Open apoco opened 9 years ago

apoco commented 9 years ago

Version: 2.1.19

When retrieving a Date previously stored in an SQLite database, the date comes back with an offset tacked on, presumably based on the local timezone:

var now = new Date();
things.create({ id: 1, someDate: new Date() });

things.get(1, function(err, thing) {
  var diff = now.getTime() - thing.someDate.getTime();
  // expected: 0, actual: 25200000 (7 hours)
});

I saw in the docs that some of the database engines accept a timestamp option, but SQlite is not one of those engines. Indeed, adding a ?timezone=Z did not remedy the situation.

Is there a way to treat dates as UTC using SQLite? Better yet, is there any way to treat all dates as UTC (as all dates should always be) for all database engines? I realize that as a workaround I can use string dates or make the column numeric and store just the timestamp, but it would be super convenient to just use Date objects and not worry about it. I would expect the same Date I stored would be the same Date coming back, not a new Date with an offset applied.

apoco commented 9 years ago

I think I tracked down the problem to the valueToProperty function. Here's my findings:

valueToProperty then messes up this value. It does the following sequence:

  1. value = new Date(value) = good, gives the expected Date.
  2. value.setTime(value.getTime() - (value.getTimezoneOffset() * 60000)); = wrong; injects an offset into a date that is already correct.
  3. value.setTime(value.getTime() - (tz * 60000)); = does nothing in my case, since my tz is 0.

It looks like the intent for this logic is to be the inverse of the sql-query dateToString method, but it's not quite right.

It seems to me that this could all be greatly simplified:

  1. When storing a Date, store the result of value.toISOString().
  2. When retrieving a Date, do a new Date(value).

This way, there is no need to worry about local timezones at all. What are your thoughts?

apoco commented 9 years ago

FYI, verified that the property-timezones.js tests fail for sqlite (using a file database). Would you be opposed to me implementing a fix as described above? Basically, the timezone option would not be supported for sqlite, and no timezone offsets would be applied.

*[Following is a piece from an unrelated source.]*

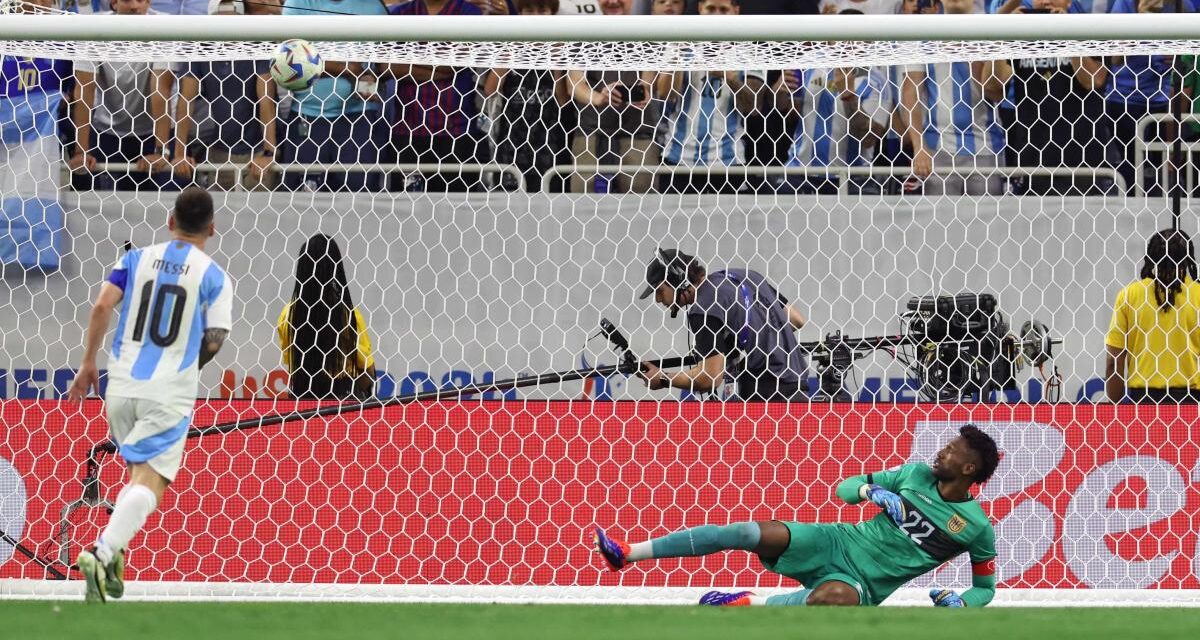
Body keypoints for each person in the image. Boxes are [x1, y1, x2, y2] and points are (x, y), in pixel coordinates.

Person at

apoco commented 9 years ago

Prerequisite for fixing this is to update the sql-query module. I've created this pull request: https://github.com/dresende/node-sql-query/pull/36. This would of course be incompatible before there are corresponding changes to orm.

dxg commented 9 years ago

Timezones have been a consistent problem in ORM. At work we also store dates as strings to avoid all the timezone issues.

As you mentioned in dresende/node-sql-query#36 we have two options: 1/ Always store dates without timezones 2/ add a new isodate type.

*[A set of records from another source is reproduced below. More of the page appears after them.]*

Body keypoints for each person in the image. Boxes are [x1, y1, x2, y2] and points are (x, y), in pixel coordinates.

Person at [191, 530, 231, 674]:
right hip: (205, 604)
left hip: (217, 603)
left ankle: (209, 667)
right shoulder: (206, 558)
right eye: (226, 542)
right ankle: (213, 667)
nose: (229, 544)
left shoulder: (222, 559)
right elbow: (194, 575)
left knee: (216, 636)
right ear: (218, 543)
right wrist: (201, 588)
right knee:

Whilst #2 would be backwards compatible, it will also cause confusion. We should have sane defaults.

I propose we fix the date problems:

This may annoy a few people, so let's leave this open to discussion for the time being.

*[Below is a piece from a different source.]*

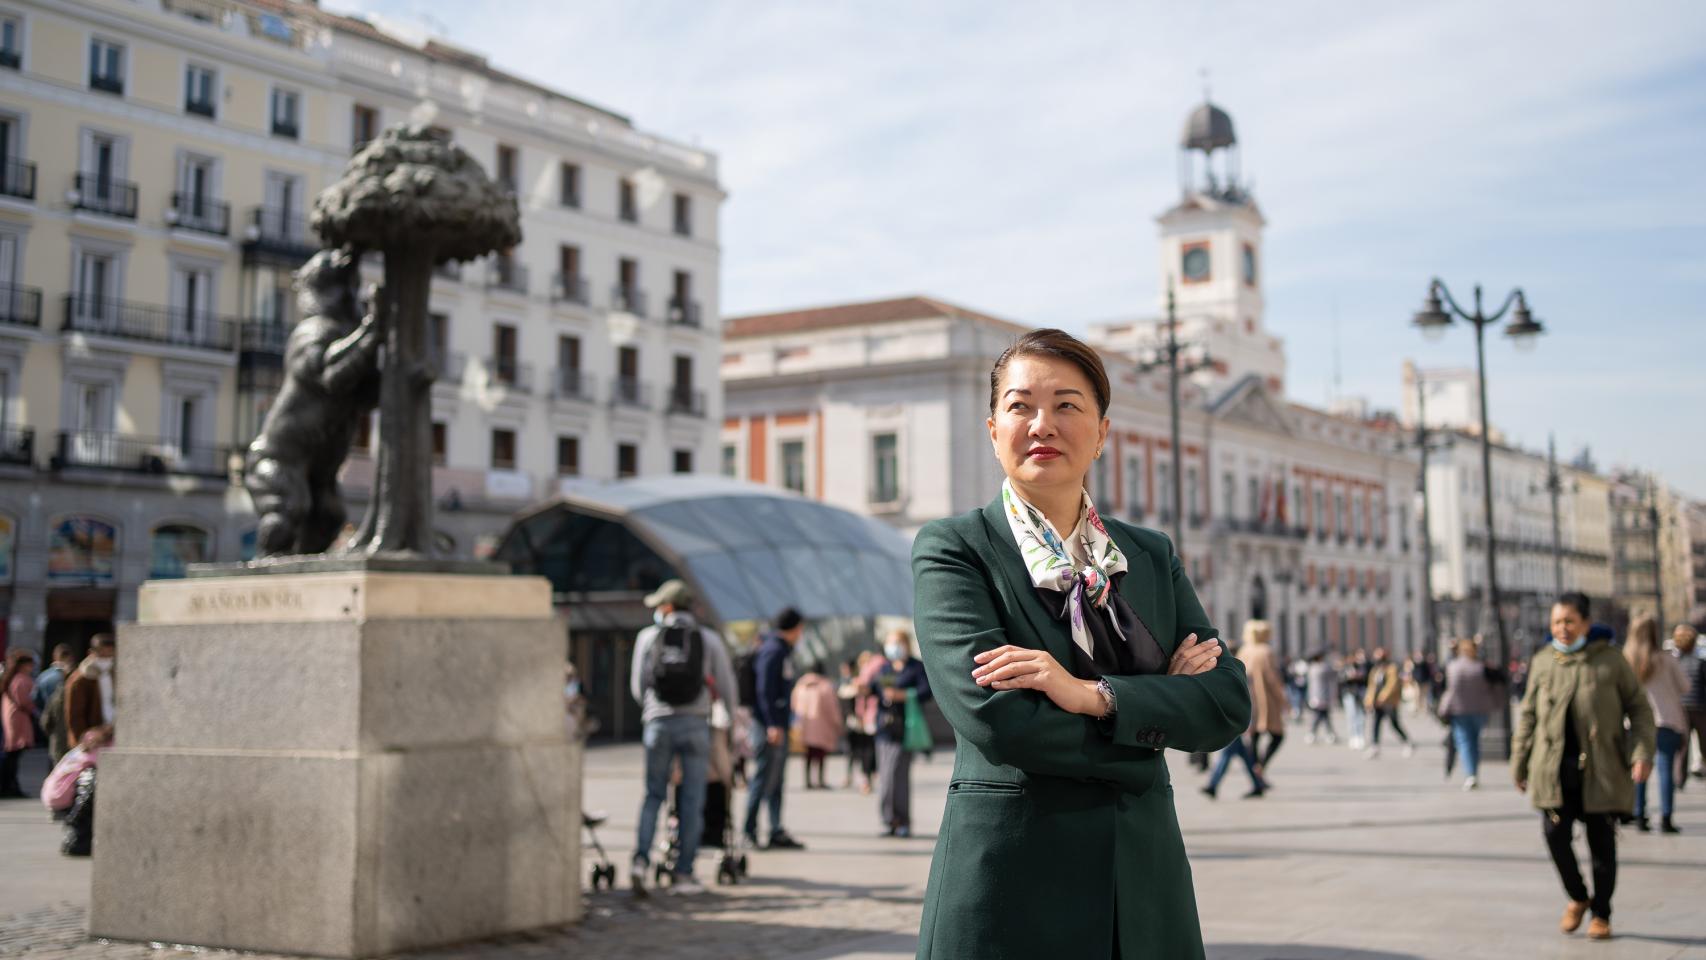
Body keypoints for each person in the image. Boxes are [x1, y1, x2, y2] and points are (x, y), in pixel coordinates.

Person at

apoco commented 9 years ago

Here's the changes I originally made. I will look into adding the other proposed changes, which I really like.

https://github.com/dresende/node-orm2/pull/574

erikreppen commented 9 years ago

@dxg UTC with timezone or without should make no difference to the JS Date object as long as there were no shenanigans like the ones described by apoco and there's nothing in the server environment causing confusion about local time when the date object set in the first place.I agree though. Why have it there by default. As raw UTC will help more devs learn how to handle timestamps properly by handling them less outside of the client.